In this collection of feminist retellings of traditional Japanese folktales, humans live side by side with spirits who provide a variety of useful services—from truth-telling to babysitting, from protecting castles to fighting crime.
... ushers in a new moment for how contemporary Japanese literature represents its ghosts stories. Barton’s translation is like butter, making it all the more magical a read ... Matsuda seizes and subverts Japanese storytelling by employing female ghosts who simply refuse to behave and remain subservient to men and male desire.

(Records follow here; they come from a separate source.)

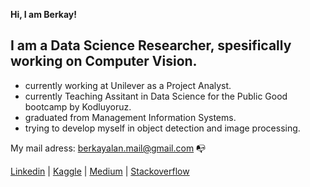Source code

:**Hi, I am Berkay!**

## I am a Data Science Researcher, spesifically working on Computer Vision.

- currently working at Unilever as a Project Analyst.
- currently Teaching Assitant in Data Science for the Public Good bootcamp by Kodluyoruz.
- graduated from Management Information Systems.
- trying to develop myself in object detection and image processing.

My mail adress: berkayalan.mail@gmail.com :mailbox_with_no_mail:

[Linkedin](https://www.linkedin.com/in/berkayalan/) | [Kaggle](https://www.kaggle.com/berkayalan) | [Medium](https://medium.com/@berkayalan14) | [Stackoverflow](https://stackoverflow.com/users/13472725/berkayln)

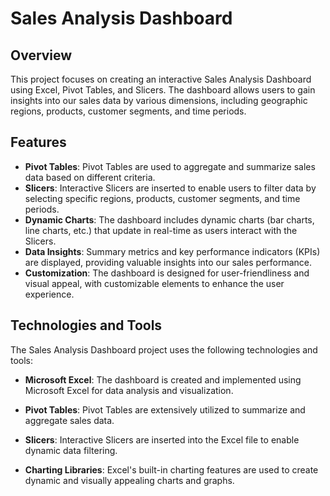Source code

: # Sales Analysis Dashboard

## Overview

This project focuses on creating an interactive Sales Analysis Dashboard using Excel, Pivot Tables, and Slicers. The dashboard allows users to gain insights into our sales data by various dimensions, including geographic regions, products, customer segments, and time periods.

## Features

- **Pivot Tables**: Pivot Tables are used to aggregate and summarize sales data based on different criteria.
- **Slicers**: Interactive Slicers are inserted to enable users to filter data by selecting specific regions, products, customer segments, and time periods.
- **Dynamic Charts**: The dashboard includes dynamic charts (bar charts, line charts, etc.) that update in real-time as users interact with the Slicers.
- **Data Insights**: Summary metrics and key performance indicators (KPIs) are displayed, providing valuable insights into our sales performance.
- **Customization**: The dashboard is designed for user-friendliness and visual appeal, with customizable elements to enhance the user experience.

## Technologies and Tools
The Sales Analysis Dashboard project uses the following technologies and tools:

- **Microsoft Excel**: The dashboard is created and implemented using Microsoft Excel for data analysis and visualization.

- **Pivot Tables**: Pivot Tables are extensively utilized to summarize and aggregate sales data.

- **Slicers**: Interactive Slicers are inserted into the Excel file to enable dynamic data filtering.

- **Charting Libraries**: Excel's built-in charting features are used to create dynamic and visually appealing charts and graphs.
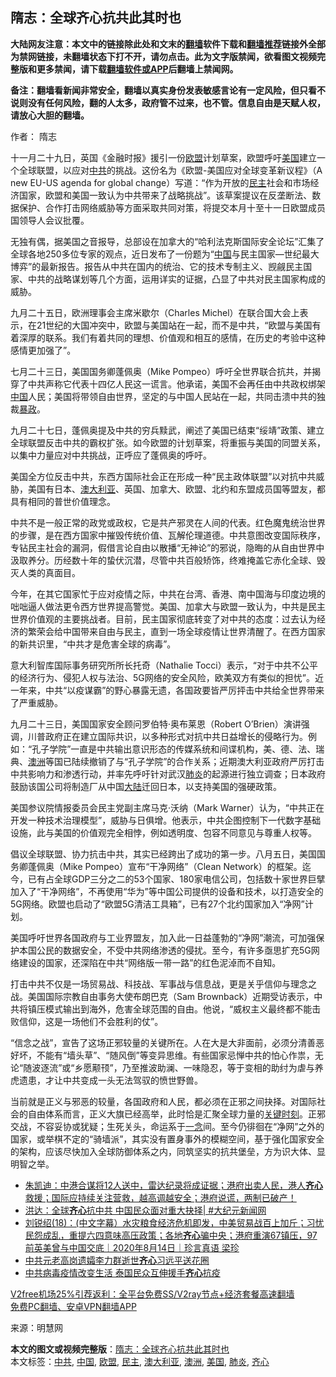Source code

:  <h2>隋志：全球齐心抗共此其时也</h2> <p class="notice"><b>大陆网友注意：本文中的链接除此处和文末的<a href="https://github.com/bannedbook/fanqiang" >翻墙</a>软件下载和<a href="https://github.com/killgcd/justmysocks/blob/master/README.md">翻墙推荐</a>链接外全部为禁网链接，未翻墙状态下打不开，请勿点击。此为文字版禁闻，欲看图文视频完整版和更多禁闻，请下载<a href="https://github.com/bannedbook/fanqiang">翻墙软件或APP</a>后翻墙上禁闻网。</p><p>备注：翻墙看新闻非常安全，翻墙以真实身份发表敏感言论有一定风险，但只看不说则没有任何风险，翻的人太多，政府管不过来，也不管。信息自由是天赋人权，请放心大胆的翻墙。</b></p>  <div class="entry"> <p>作者： 隋志</p> <p>十一月二十九日，英国《金融时报》援引一份<a href="https://www.bannedbook.org/bnews/tag/%e6%ac%a7%e7%9b%9f/" class="st_tag internal_tag" rel="tag" title="标签 欧盟 下的日志">欧盟</a>计划草案，欧盟呼吁<a href="https://www.bannedbook.org/bnews/tag/%e7%be%8e%e5%9b%bd/" class="st_tag internal_tag" rel="tag" title="标签 美国 下的日志">美国</a>建立一个全球联盟，以应对<a href="https://www.bannedbook.org/bnews/tag/%e4%b8%ad%e5%85%b1/" class="st_tag internal_tag" rel="tag" title="标签 中共 下的日志">中共</a>的挑战。这份名为《欧盟-美国应对全球变革新议程》（A new EU-US agenda for global change）写道：“作为开放的<a href="https://www.bannedbook.org/bnews/tag/%e6%b0%91%e4%b8%bb/" class="st_tag internal_tag" rel="tag" title="标签 民主 下的日志">民主</a>社会和市场经济国家，欧盟和美国一致认为中共带来了战略挑战”。该草案提议在反垄断法、数据保护、合作打击网络威胁等方面采取共同对策，将提交本月十至十一日欧盟成员国领导人会议批覆。</p> <p>无独有偶，据美国之音报导，总部设在加拿大的“哈利法克斯国际安全论坛”汇集了全球各地250多位专家的观点，近日发布了一份题为“<span class='wp_keywordlink_affiliate'><a href="https://www.bannedbook.org/" title="中国" target="_blank">中国</a></span>与民主国家—世纪最大博弈”的最新报告。报告从中共在国内的统治、它的技术专制主义、觊觎民主国家、中共的战略谋划等几个方面，运用详实的证据，凸显了中共对民主国家构成的威胁。</p> <p>九月二十五日，欧洲理事会主席米歇尔（Charles Michel）在联合国大会上表示，在21世纪的大国冲突中，欧盟与美国站在一起，而不是中共，“欧盟与美国有着深厚的联系。我们有着共同的理想、价值观和相互的感情，在历史的考验中这种感情更加强了”。</p>  <p>七月二十三日，美国国务卿蓬佩奥（Mike Pompeo）呼吁全世界联合抗共，并揭穿了中共声称它代表十四亿人民这一谎言。他承诺，美国不会再任由中共政权绑架<a href="https://www.bannedbook.org/bnews/tag/%E4%B8%AD%E5%9B%BD/" class="st_tag internal_tag" rel="tag" title="标签 中国 下的日志">中国</a>人民；美国将带领自由世界，坚定的与中国人民站在一起，共同击溃中共的独裁<span class='wp_keywordlink'><a href="https://www.bannedbook.org/forum11/topic276.html" title="禁片：评中国共产党的暴政" target="_blank">暴政</a></span>。</p> <p>九月二十七日，蓬佩奥提及中共的穷兵黩武，阐述了美国已结束“绥靖”政策、建立全球联盟反击中共的霸权扩张。如今欧盟的计划草案，将重振与美国的同盟关系，以集中力量应对中共挑战，正呼应了蓬佩奥的呼吁。</p> <p>美国全方位反击中共，东西方国际社会正在形成一种“民主政体联盟”以对抗中共威胁，美国有日本、<a href="https://www.bannedbook.org/bnews/tag/%e6%be%b3%e5%a4%a7%e5%88%a9%e4%ba%9a/" class="st_tag internal_tag" rel="tag" title="标签 澳大利亚 下的日志">澳大利亚</a>、英国、加拿大、欧盟、北约和东盟成员国等盟友，都具有相同的普世价值理念。</p> <p>中共不是一般正常的政党或政权，它是共产邪灵在人间的代表。红色魔鬼统治世界的步骤，是在西方国家中摧毁传统价值、瓦解伦理道德。中共意图改变国际秩序，专钻民主社会的漏洞，假借言论自由以散播“无神论”的邪说，隐晦的从自由世界中汲取养分。历经数十年的蛰伏沉潜，尽管中共百般矫饰，终难掩盖它赤化全球、毁灭人类的真面目。</p>  <p>今年，在其它国家忙于应对疫情之际，中共在台湾、香港、南中国海与印度边境的咄咄逼人做法更令西方世界提高警觉。美国、加拿大与欧盟一致认为，中共是民主世界价值观的主要挑战者。目前，民主国家彻底转变了对中共的态度：过去认为经济的繁荣会给中国带来自由与民主，直到一场全球疫情让世界清醒了。在西方国家的新共识里，“中共才是危害全球的病毒”。</p> <p>意大利智库国际事务研究所所长托奇（Nathalie Tocci）表示，“对于中共不公平的经济行为、侵犯人权与法治、5G网络的安全风险，欧美双方有类似的担忧”。近一年来，中共“以疫谋霸”的野心暴露无遗，各国政要皆严厉抨击中共给全世界带来了严重威胁。</p> <p>九月二十三日，美国国家安全顾问罗伯特·奥布莱恩（Robert O’Brien）演讲强调，川普政府正在建立国际共识，以多种形式对抗中共日益增长的侵略行为。例如：“孔子学院”一直是中共输出意识形态的传媒系统和间谍机构，美、德、法、瑞典、<a href="https://www.bannedbook.org/bnews/tag/%e6%be%b3%e6%b4%b2/" class="st_tag internal_tag" rel="tag" title="标签 澳洲 下的日志">澳洲</a>等国已陆续撤销了与“孔子学院”的合作关系；近期澳大利亚政府严厉打击中共影响力和渗透行动，并率先呼吁针对武汉<a href="https://www.bannedbook.org/bnews/tag/%e8%82%ba%e7%82%8e/" class="st_tag internal_tag" rel="tag" title="标签 肺炎 下的日志">肺炎</a>的起源进行独立调查；日本政府鼓励该国公司将制造厂从中国<span class='wp_keywordlink_affiliate'><a href="https://www.bannedbook.org/" title="大陆" target="_blank">大陆</a></span>迁回日本，以支持美国的强硬政策。</p> <p>美国参议院情报委员会民主党副主席马克·沃纳（Mark Warner）认为，“中共正在开发一种技术治理模型”，威胁与日俱增。他表示，中共企图控制下一代数字基础设施，此与美国的价值观完全相悖，例如透明度、包容不同意见与尊重人权等。</p>  <p>倡议全球联盟、协力抗击中共，其实已经跨出了成功的第一步。八月五日，美国国务卿蓬佩奥（Mike Pompeo）宣布“干净网络”（Clean Network）的框架。迄今，已有占全球GDP三分之二的53个国家、180家电信公司，包括数十家世界巨擘加入了“干净网络”，不再使用“华为”等中国公司提供的设备和技术，以打造安全的5G网络。欧盟也启动了“欧盟5G清洁工具箱”，已有27个北约国家加入“净网”计划。</p> <p>美国呼吁世界各国政府与工业界盟友，加入此一日益蓬勃的“净网”潮流，可加强保护本国公民的数据安全，不受中共网络渗透的侵扰。至今，有许多亟思扩充5G网络建设的国家，还深陷在中共“网络版一带一路”的红色泥淖而不自知。</p> <p>打击中共不仅是一场贸易战、科技战、军事战与信息战，更是关乎信仰与理念之战。美国国际宗教自由事务大使布朗巴克（Sam Brownback）近期受访表示，中共将镇压模式输出到海外，危害全球范围的自由。他说，“威权主义最终都不能击败信仰，这是一场他们不会胜利的仗”。</p> <p>“信念之战”，宣告了这场正邪较量的关键所在。人在大是大非面前，必须分清善恶好坏，不能有“墙头草”、“随风倒”等变异思维。有些国家忌惮中共的怕心作祟，无论“随波逐流”或“乡愿颟顸”，乃至推波助澜、一味隐忍，等于变相的助纣为虐与养虎遗患，才让中共变成一头无法驾驭的愤世野兽。</p>  <p>当前就是正义与邪恶的较量，各国政府和人民，都必须在正邪之间抉择。对国际社会的自由体系而言，正义大旗已经高举，此时恰是汇聚全球力量的<span class='wp_keywordlink'><a href="https://www.bannedbook.org/forum2/topic151.html" title="关键时刻：李鹏日记" target="_blank">关键时刻</a></span>。正邪交战，不容妥协或犹疑；生死关头，命运系于<span class='wp_keywordlink'><a href="https://www.bannedbook.org/forum2/topic13.html" title="小冊子：一念決定未來（更新版）" target="_blank">一念</a></span>间。至今仍徘徊在“净网”之外的国家，或举棋不定的“骑墙派”，其实没有置身事外的模糊空间，基于强化国家安全的架构，应该尽快加入全球防御体系之内，同筑坚实的抗共堡垒，方为识大体、显明智之举。</p> <ul class='op-related-articles' title='相关阅读'> <li><a href='https://www.bannedbook.org/bnews/bannedvideo/20201007/1409832.html' target='_blank'>朱凯迪：中港合谋将12人送中，雷达纪录将成证据；港府出卖人民，港人<b>齐心</b>救援；国际应持续关注营救，越高调越安全；港府说谎，两制已破产！</a></li> <li><a href='https://www.bannedbook.org/bnews/bannedvideo/20200928/1404372.html' target='_blank'>洪达：全球<b>齐心</b>抗中共 中国民众面对重大抉择| #大纪元新闻网</a></li> <li><a href='https://www.bannedbook.org/bnews/bannedvideo/20200814/1380256.html' target='_blank'>刘锐绍(18)：(中文字幕）水灾粮食经济危机即发，中美贸易战百上加斤；习忧民怨成乱，重提六四意味高压政策；各地<b>齐心</b>骗中央；港府重演67镇压，97前英美曾与中国交底｜2020年8月14日｜珍言真语 梁珍</a></li> <li><a href='https://www.bannedbook.org/bnews/baitai/20200412/1310885.html' target='_blank'>中共元老高岗遗孀李力群逝世<b>齐心</b>习远平送花圈</a></li> <li><a href='https://www.bannedbook.org/bnews/comments/20200402/1304814.html' target='_blank'>中共病毒疫情改变生活 泰国民众互伸援手<b>齐心</b>抗疫</a></li> </ul> <p class="texttj"> <a href="https://github.com/bannedbook/fanqiang/wiki/V2ray%E6%9C%BA%E5%9C%BA" target="_blank">V2free机场25%引荐返利：全平台免费SS/V2ray节点+经济套餐高速翻墙</a><br/> <a href="https://github.com/bannedbook/fanqiang/wiki/%E7%A6%81%E9%97%BB%E7%BD%91%E5%AE%89%E5%8D%93%E7%BF%BB%E5%A2%99%E6%96%B0%E9%97%BBAPP" target="_blank">免费PC翻墙、安卓VPN翻墙APP</a></p><p> 来源：明慧网 </p><a name='sharetosocial'></a>       <div><b>本文的图文或视频完整版</b>：<a href='https://www.bannedbook.org/bnews/comments/20201206/1443012.html'>隋志：全球齐心抗共此其时也</a></div>  </div><!--END ENTRY--> <div class="postfooter"> <div>本文标签：<a href="https://www.bannedbook.org/bnews/tag/%e4%b8%ad%e5%85%b1/" rel="tag">中共</a>, <a href="https://www.bannedbook.org/bnews/tag/%E4%B8%AD%E5%9B%BD/" rel="tag">中国</a>, <a href="https://www.bannedbook.org/bnews/tag/%e6%ac%a7%e7%9b%9f/" rel="tag">欧盟</a>, <a href="https://www.bannedbook.org/bnews/tag/%e6%b0%91%e4%b8%bb/" rel="tag">民主</a>, <a href="https://www.bannedbook.org/bnews/tag/%e6%be%b3%e5%a4%a7%e5%88%a9%e4%ba%9a/" rel="tag">澳大利亚</a>, <a href="https://www.bannedbook.org/bnews/tag/%e6%be%b3%e6%b4%b2/" rel="tag">澳洲</a>, <a href="https://www.bannedbook.org/bnews/tag/%e7%be%8e%e5%9b%bd/" rel="tag">美国</a>, <a href="https://www.bannedbook.org/bnews/tag/%e8%82%ba%e7%82%8e/" rel="tag">肺炎</a>, <a href="https://www.bannedbook.org/bnews/tag/%e9%bd%90%e5%bf%83/" rel="tag">齐心</a></div>  </div><!--END POSTFOOTER--> 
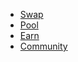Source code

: * [Swap](https://www.openswap.xyz/#/swap)
* [Pool](https://www.openswap.xyz/#/pool)
* [Earn](https://www.openswap.xyz/#/earn)
* [Community](https://t.me/openswapdex)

While this sounds overstated, it seems we cannot bark enough ... The story structures enable what seems like self-commentary, but because they are embedded in an implicit conversation with classical ghost stories, they do not feel self-conscious or 'I’m being clever.' At times the prose resembles an absurdist riff on self-help 'femininity,' taking a turn into a horror film undermining the same femininity, rendering the subject of the story a ghost altogether. The tales employ such sweet-talking sabotage of gender role expectations, let alone a ghosting' of the ghost tales on which they are premised. Matsuda, teetering between these disparities, graciously brings contemporary pop culture and classical storytelling together ... These stories are shockingly blunt, comedic, urban, contemporary, beautifully written, and relatable ... Moving into the syntax of rakugo or kabuki, the stories exist as intimate dialogues and monologues, taken not just as literary text, but as performative scripts/monologues. In this capacity, the published text has a larger context. It exceeds the page. It offers internal dialogue and direct address. It implies stylized performance. A tall order, the writing and the translation live up to it ... Matsuda, crisply current, is aware of literary and historical precedent.
From a woman empowered by her thriving hair to another who finds her mojo with the skinhead look, Matsuda entertainingly engages the breadth of feminine identity and beauty ... Peppering her short stories with references to Repetto ballerinas, Starbucks coffees, and trendy Scandinavian interiors, Matsuda attunes her traditional characters to contemporary Japan. Her heterogeneous writing style contributes to the collection’s vibrant rhythm. Ranging from a short story formatted as a magazine column to a first-person narrative from the point of view of a tree, the author decisively updates her source materials to offer a fresh critique of Japan’s stance towards women ... Physical appearance and socially prescribed beauty standards are not Matsuda’s only concerns. Her stories demonstrate how Japan’s restrictive gender roles still heavily influence the country’s women ... With this collection, Matsuda subverts the typical male-dominated workplace to look the chauvinism of contemporary Japanese society right in the eye. And her gaze is burning.
Each story in Where the Wild Ladies Are updates a traditional Japanese folk tale for our contemporary world. The result is delightfully uncanny ... Matsuda’s retellings are feminist with a vengeance ... Yet just as this brave new world allows these women to grow wild, it also castrates out-of-work men. These stories, deftly translated by Barton, touch on a recession specific to Japan, though the language of neoliberal precarity and gig work will be familiar to many.